But I was sitting there and I was panicking and I was trying to calm myself down and it wasn't working. Finally, I looked down into the waves below, I happened to look down, and I saw a Mediterranean monk seal, which is a critically endangered mammal. There are only three of them known to occur in the area of Kythira there and there's only like 250 in all of Greece, so it was a pretty spectacular sight indeed.
This kind of calmed me down because, despite the fact that I was panicking, the back of my mind was like, "Hell, yeah, that's awesome!" And all my excitement and passion for animals that drove me here just came flooding right back. I think I had that seal to thank for getting off that place in one piece.
After I kind of calmed down a bit and gathered up my courage, I just decided to take the most direct route back up the cliff.
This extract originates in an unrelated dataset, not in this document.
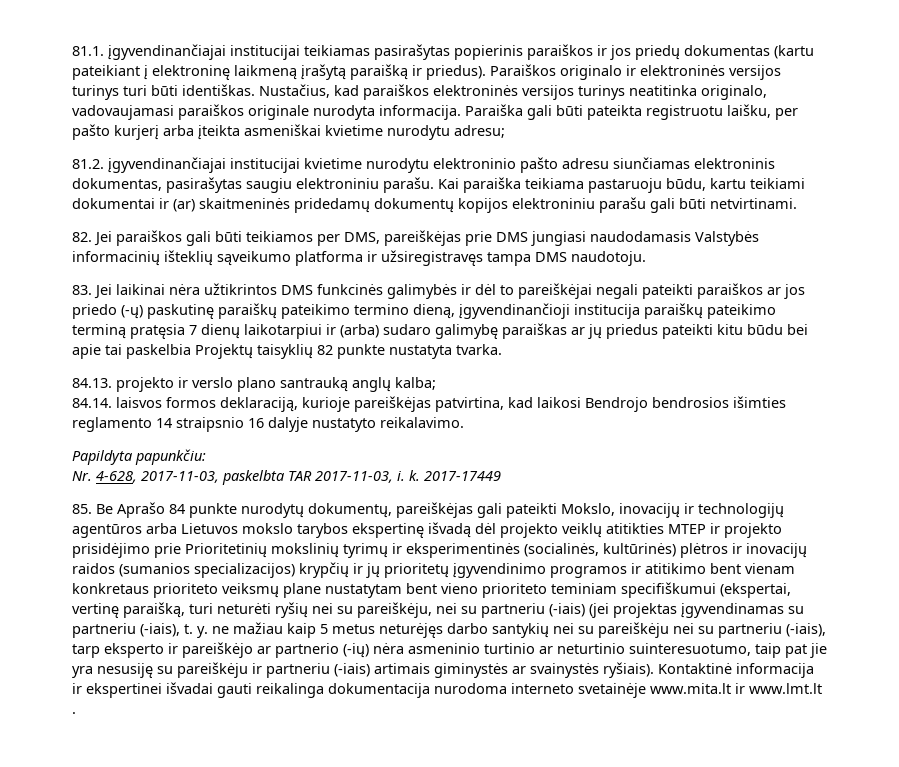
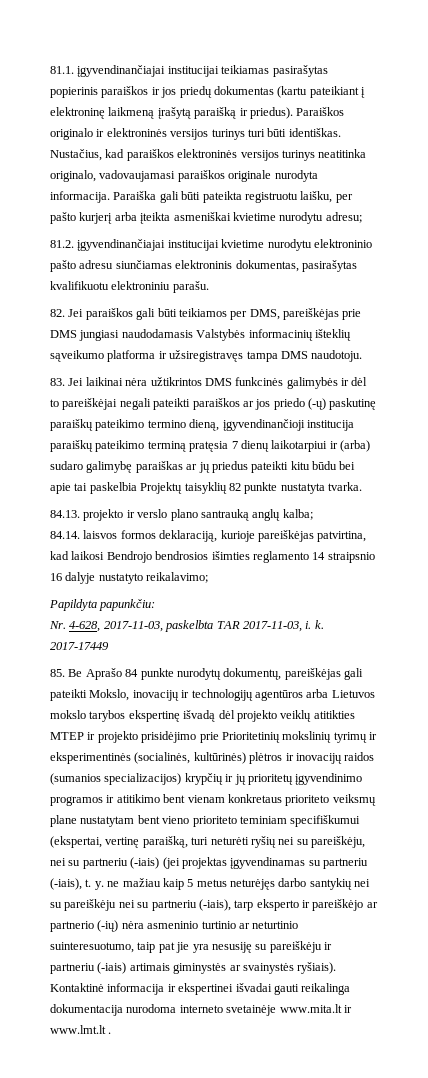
[246,178,292,193] saugiu -> [50,281,109,290] kvalifikuotu
[438,177,805,193] [72,197,797,213] Kai paraiška teikiama pastaruoju būdu, kartu teikiami dokumentai ir (ar) skaitmeninės pridedamų dokumentų kopijos elektroniniu parašu gali būti netvirtinami. -> (209, 287) none
[380,417,464,428] reikalavimo. -> [146,572,209,583] reikalavimo;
I just climbed hands and feet and footholds the same way you see at a rock wall at some gyms, back up the approximately 50 meters to the top, snakes still on my back along for the ride.
When I got to the top, I finally managed to find my way back to the correct trail and I made my way back to the meeting spot in the dark without a flashlight, two hours after I was supposed to be there, completely exhausted. Luckily, the boatman was still there. He told me he was about to return to Kythira to go request a team to come rescue me. He thought I had died, so, yeah, he's never taken me back there again.
When I finally got home, I told a much milder version of this story to my dad because I didn't want to worry him. I ended it with, "But I got the specimens, so it was all worth it. And I can't wait to see the look on my professor's face when I get these back to the museum."
He just looked at me and said, "You're crazy.